Amr sacudió la cabeza.

– Ella ya sabe que te vas y que no volverás en bastante tiempo. ¿Despedirte para aumentar tu tristeza? Yo creo que no. Así será mejor el reencuentro…

– ¡Pero falta tanto! ¿Y si la casan con un príncipe o un cairota rico antes de que volvamos? Eso dice Hamid, que me voy a tener que casar con una camella.

– Hamid dice tonterías. ¡Qué sabrá él! Pero vamos a ver, ¿no habíamos quedado en que la eritrea Fat'ma había colmado tu vaso hasta que regreses? ¿No habíamos quedado en que después de pasar la noche con ella no ibas a ser ya capaz de mirar a Nadia a los ojos?

– ¡No! No tiene nada que ver. No ha colmado nada… -Se puso de pie de un empujón y se apoyó en la barandilla, frente al Nilo.

– ¿No? -preguntó Amr con ironía-. Pronto te olvidas de ella. Ay, ay, ay.

– No. Además, es sólo un momento. Anda… la última vez, por favor. Nunca te pediré nada más y serás mi amigo para siempre.

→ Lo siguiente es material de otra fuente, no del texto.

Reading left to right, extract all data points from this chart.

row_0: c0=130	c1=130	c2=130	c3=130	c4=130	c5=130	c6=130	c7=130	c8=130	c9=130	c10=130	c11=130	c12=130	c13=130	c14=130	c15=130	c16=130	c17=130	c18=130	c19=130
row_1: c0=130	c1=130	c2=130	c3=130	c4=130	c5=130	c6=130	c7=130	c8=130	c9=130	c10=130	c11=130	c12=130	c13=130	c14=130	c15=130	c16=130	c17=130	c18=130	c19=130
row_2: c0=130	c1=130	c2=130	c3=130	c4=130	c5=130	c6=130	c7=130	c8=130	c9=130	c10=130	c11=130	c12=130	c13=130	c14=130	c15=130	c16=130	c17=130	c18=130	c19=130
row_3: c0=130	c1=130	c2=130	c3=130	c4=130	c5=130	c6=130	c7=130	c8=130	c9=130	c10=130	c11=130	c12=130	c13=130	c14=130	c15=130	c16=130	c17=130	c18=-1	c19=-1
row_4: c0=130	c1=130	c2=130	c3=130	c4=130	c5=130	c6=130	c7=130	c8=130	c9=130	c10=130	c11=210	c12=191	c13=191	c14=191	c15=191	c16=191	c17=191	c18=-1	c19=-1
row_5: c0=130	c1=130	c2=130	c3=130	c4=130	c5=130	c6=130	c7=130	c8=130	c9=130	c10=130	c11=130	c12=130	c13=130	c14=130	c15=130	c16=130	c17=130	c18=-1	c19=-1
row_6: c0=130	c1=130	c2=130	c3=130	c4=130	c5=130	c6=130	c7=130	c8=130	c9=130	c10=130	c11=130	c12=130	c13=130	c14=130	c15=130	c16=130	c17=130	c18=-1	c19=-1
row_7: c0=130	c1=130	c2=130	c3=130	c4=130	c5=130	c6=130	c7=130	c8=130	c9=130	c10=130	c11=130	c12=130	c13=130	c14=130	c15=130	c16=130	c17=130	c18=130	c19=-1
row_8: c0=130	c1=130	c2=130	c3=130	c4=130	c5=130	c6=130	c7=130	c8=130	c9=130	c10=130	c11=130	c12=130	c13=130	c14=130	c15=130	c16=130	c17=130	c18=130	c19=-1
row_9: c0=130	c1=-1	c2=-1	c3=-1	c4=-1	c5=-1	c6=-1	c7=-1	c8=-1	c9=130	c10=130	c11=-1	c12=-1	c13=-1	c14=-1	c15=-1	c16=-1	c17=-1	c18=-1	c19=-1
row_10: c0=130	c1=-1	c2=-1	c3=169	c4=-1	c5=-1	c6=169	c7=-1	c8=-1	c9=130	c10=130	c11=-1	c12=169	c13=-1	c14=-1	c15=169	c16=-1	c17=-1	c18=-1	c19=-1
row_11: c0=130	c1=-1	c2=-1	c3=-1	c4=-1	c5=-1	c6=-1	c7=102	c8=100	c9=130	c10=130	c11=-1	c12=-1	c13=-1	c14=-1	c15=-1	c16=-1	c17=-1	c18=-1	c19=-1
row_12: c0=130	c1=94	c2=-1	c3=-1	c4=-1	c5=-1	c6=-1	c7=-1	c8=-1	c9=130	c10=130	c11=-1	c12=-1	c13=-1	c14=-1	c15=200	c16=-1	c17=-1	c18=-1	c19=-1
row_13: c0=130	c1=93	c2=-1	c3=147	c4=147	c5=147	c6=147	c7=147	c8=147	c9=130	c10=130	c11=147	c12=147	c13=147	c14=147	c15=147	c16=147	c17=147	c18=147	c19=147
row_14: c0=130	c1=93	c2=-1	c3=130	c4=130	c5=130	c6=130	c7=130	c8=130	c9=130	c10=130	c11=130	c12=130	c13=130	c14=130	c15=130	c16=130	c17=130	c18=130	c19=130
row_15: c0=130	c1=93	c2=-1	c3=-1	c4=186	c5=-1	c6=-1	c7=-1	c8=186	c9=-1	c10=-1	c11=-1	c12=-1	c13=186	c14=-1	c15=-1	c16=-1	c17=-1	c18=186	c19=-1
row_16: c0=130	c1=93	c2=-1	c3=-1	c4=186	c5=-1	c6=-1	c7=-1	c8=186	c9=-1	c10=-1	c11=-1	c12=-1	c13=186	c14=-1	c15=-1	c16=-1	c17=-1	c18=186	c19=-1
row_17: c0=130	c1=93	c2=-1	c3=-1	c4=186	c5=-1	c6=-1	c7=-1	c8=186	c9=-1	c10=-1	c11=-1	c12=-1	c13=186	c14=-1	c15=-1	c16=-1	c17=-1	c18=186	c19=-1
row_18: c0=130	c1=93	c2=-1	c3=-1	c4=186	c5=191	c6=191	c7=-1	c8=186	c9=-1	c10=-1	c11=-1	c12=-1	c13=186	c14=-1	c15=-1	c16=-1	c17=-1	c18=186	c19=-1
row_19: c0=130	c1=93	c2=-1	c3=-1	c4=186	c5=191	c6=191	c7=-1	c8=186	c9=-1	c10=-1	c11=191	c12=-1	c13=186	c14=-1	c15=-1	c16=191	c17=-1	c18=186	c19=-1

– No, Ya'kub. Porque soy tu amigo para siempre no lo voy a hacer. Si quieres, busco a la eritrea Fat'ma y te la llevo a mi casa. Eso sí lo puedo hacer. Pero a Nadia, no. Seamos consecuentes. -Endureció el tono-. ¿Tú sabes la cantidad de reglas que hemos roto para que os pudierais ver? Reglas de comportamiento, Ya'kub, las reglas sobre las que se basa el funcionamiento de esta sociedad. Soy el primero en querer que desaparezcan, pero no hagamos de vosotros dos los amantes que fueron sacrificados por ellas. Métete esto en la cabeza: el mero hecho de que se os haya permitido hablar, incluso estar sentados uno al lado del otro en una mesa de banquete, se debe a que la gran sociedad cairota dice respetar… aplicar, las convenciones sociales europeas. Pero, amigo mío, rasca un poco en esas convenciones, da un paso más allá y ya verás a dónde va a parar la sofisticación europea… Ya verás la velocidad a la que os apartan, la velocidad a la que casan a Nadia con cualquier príncipe tirano de Arabia, cualquier bruto analfabeto y obcecado musulmán… Y, ay de ti si, preso de un romanticismo poético, pretendes recuperarla y la persigues hasta su nuevo palacio. ¿Has oído hablar de la lapidación…? ¿Lapidación para Nadia y decapitación para ti? No, pequeño rumy, déjame que sea yo quien decida cuándo y cómo. Retén tu corazón y déjame a mí hacer de ti un verdadero egipcio, eso sí, con una pátina ¿parisina?, ¿londinense? -Se encogió de hombros-. Y mientras tanto, vete con tu padre al desierto y procura seguir el ejemplo de su conducta. Es un gran hombre y serás afortunado si algún día lejano puedes llegar a calzarte sus babuchas. -Resopló-. Buf, no, pequeño Ya'kub, hoy no verás a la preciosa Nadia.

El muchacho bajó la cabeza y no dijo nada. Se apartó de la barandilla de la terraza y, sin despedirse de Amr, se fue a su habitación.

A la mañana siguiente, mientras el yate se deslizaba por las tranquilas aguas del Mediterráneo en dirección a Sollum, Ya'kub se puso al lado de Nicky y apoyó los brazos en la barandilla del puente superior.

– ¿Crees que mi padre perdió adrede contra la señora Forbes? Amr dice que sí.

– Es muy buena tiradora de esgrima, Jamie.

– Ya lo sé, pero ¿crees…?

– No tengo la más remota idea. Tu padre es un perfecto caballero y cabe que decidiera perder por pura galantería. Un hombre contra una mujer… ¿Por qué no se lo preguntas a él?

– Porque no me lo diría -contestó el chico encogiéndose de hombros-. Además, él me enseñó cómo se mira un combate de esgrima para seguir la velocidad a la que tiran. Y yo sé que hubo un momento en el que se dejó ganar… No estoy seguro, pero lo sé.